Jimmy continues. The other driver they think may have been texting, not sure, but she swerved into Karen and launched her car from the freeway where it did 4 somersaults until landing upright. It’s a miracle the paramedics told her, that she walked away, breathing, alive.
We hang up.
I call Eric, Karen’s husband, and now the blue tooth speaker has his voicemail response saying he is Eric and please leave him a message at the tone and how he will call me back. I try to leave a message. The garbled words caught in emotion were left for him to retrieve later. But he knows what I have said: “you guys are family…anything. We are here for you. We love you.”
The anger with the other driver hit me like a freight train. Why can’t people understand that typing and driving don’t belong in the same sentence.
Back home, after rehashing it with Jimmy who told me repeatedly to focus on the fact that she is OK, I was upstairs and picked up my phone to retrieve my messages and there as if suspended in time was a message from Karen from the day before. A message asking me if I could bring her daughter home from field hockey because she needed to yet again travel to Orange County to attend to her own mother.
There are moments that are nearly paralyzing because the “what-ifs” in life abscond with ones ability to be rational. Hearing her voice, so herself, so filled with the safety of knowing I would get her daughter, well it leveled me.
It stems back to a different phone call. The phone call where I learned Jimmy’s mom had been killed in a car accident in a car that had made it’s own somersault launch from the freeway. We know it happens. We lived it. That is a phone call I never ever want to get again.
My phone rang. The name flashed it was Karen. My emotions were folded back into my armor as I told her I was beyond relieved to hear her voice. I sat and listened as she recounted her experience…and all I could think was how grateful I am. Grateful for my friend, her life, what we have shared and will continue to share. Grateful. Grateful for this phone call which brings her alive to me through a speaker smaller then my pinky nail bed.
Hearing the facts where she was, what she experienced, how she felt all frightening details were music to my ears because Karen was the one sharing them. Sometimes brushes with disaster wake us up to what we have, all that we are grateful for. I am beyond grateful for Karen. I am grateful for a phone call that told me she was and would be OK.

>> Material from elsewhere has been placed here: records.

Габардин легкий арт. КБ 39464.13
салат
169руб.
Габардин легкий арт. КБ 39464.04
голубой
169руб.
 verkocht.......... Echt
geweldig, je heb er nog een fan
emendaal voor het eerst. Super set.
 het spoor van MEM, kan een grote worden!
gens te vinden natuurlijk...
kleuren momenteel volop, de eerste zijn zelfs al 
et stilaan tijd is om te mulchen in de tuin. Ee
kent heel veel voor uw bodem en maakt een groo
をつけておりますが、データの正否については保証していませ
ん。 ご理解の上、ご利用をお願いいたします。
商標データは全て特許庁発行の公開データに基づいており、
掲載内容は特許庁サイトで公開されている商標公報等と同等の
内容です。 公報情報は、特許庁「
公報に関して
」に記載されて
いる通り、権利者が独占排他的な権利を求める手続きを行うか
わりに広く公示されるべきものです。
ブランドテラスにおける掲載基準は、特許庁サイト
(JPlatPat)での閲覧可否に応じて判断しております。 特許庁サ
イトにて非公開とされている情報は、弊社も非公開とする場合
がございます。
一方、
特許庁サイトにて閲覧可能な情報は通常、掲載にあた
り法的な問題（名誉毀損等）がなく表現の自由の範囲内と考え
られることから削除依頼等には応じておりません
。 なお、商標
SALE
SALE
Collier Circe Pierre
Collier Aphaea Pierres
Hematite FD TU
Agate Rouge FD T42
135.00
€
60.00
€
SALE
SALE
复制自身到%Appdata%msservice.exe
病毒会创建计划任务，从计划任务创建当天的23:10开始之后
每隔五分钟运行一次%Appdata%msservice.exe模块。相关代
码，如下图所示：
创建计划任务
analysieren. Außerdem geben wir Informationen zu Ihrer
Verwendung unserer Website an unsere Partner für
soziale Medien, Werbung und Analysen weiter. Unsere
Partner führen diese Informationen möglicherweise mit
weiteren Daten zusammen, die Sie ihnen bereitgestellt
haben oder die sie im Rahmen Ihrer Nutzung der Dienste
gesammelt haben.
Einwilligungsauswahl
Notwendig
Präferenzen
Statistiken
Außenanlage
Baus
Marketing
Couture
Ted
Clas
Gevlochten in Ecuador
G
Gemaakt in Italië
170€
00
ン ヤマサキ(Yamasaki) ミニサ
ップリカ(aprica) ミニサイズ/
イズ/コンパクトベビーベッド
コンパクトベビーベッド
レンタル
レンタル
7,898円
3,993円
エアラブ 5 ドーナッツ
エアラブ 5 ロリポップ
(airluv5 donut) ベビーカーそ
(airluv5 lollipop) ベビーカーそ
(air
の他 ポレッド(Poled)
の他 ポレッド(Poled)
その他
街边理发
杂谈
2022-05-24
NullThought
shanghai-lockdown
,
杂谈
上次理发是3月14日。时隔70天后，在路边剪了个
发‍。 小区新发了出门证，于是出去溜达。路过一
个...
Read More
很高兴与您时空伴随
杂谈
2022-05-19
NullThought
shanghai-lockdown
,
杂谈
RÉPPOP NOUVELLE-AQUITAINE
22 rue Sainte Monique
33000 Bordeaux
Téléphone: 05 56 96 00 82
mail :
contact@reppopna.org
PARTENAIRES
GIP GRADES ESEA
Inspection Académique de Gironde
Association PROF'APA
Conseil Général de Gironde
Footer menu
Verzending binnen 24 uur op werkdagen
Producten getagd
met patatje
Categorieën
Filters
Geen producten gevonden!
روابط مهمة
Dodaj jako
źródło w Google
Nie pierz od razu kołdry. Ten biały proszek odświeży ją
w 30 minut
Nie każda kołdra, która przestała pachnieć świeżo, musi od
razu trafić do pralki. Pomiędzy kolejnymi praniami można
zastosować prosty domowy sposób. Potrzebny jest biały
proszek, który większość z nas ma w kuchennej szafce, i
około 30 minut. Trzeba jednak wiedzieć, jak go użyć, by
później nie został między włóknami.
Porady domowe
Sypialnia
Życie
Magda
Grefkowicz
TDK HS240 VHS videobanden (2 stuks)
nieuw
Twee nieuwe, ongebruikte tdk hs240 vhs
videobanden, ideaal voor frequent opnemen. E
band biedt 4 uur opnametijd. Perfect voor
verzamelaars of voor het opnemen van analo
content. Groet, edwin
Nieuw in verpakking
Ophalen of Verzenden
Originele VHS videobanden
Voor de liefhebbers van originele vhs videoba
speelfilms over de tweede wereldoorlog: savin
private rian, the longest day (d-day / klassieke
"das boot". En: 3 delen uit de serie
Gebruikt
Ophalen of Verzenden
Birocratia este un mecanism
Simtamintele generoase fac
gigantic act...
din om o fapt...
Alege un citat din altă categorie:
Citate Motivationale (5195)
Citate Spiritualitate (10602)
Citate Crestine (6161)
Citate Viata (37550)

Tell your family, your friends…tell them you love them.
Tell them if they are driving to pay attention. Tell them that everyone they pass on the road, just like them, has people who love them. Tell them there are certain phone calls they never ever want to get.
Don’t text and drive, ever.
karen edwards says
Out of the wreckage comes the simple truth- Life can change in the blink of an eye. In my case, I have walked away feeling enveloped in love from family and friends and thankful for life. Keep your eyes wide open (expecially when driving!) and don’t miss a moment!
Kris Coats says
Karen- ARE YOU OK? Thank Goodness for Miracles. Do you need anything? Sore, I imagine. Especially after the horrific accident in Newport the other week, I am so grateful that this wasn’t worse. Still, a tragedy. Take care, darliin’ I’ll keep you in my prayers, along with your neighbor. At least God can focus his attention in one area. As if that’s a problem for Him.
Karla Olson says
Wow! I’m going to have my kids read this one. Glad your friend is fine, Elin. Thanks for sharing.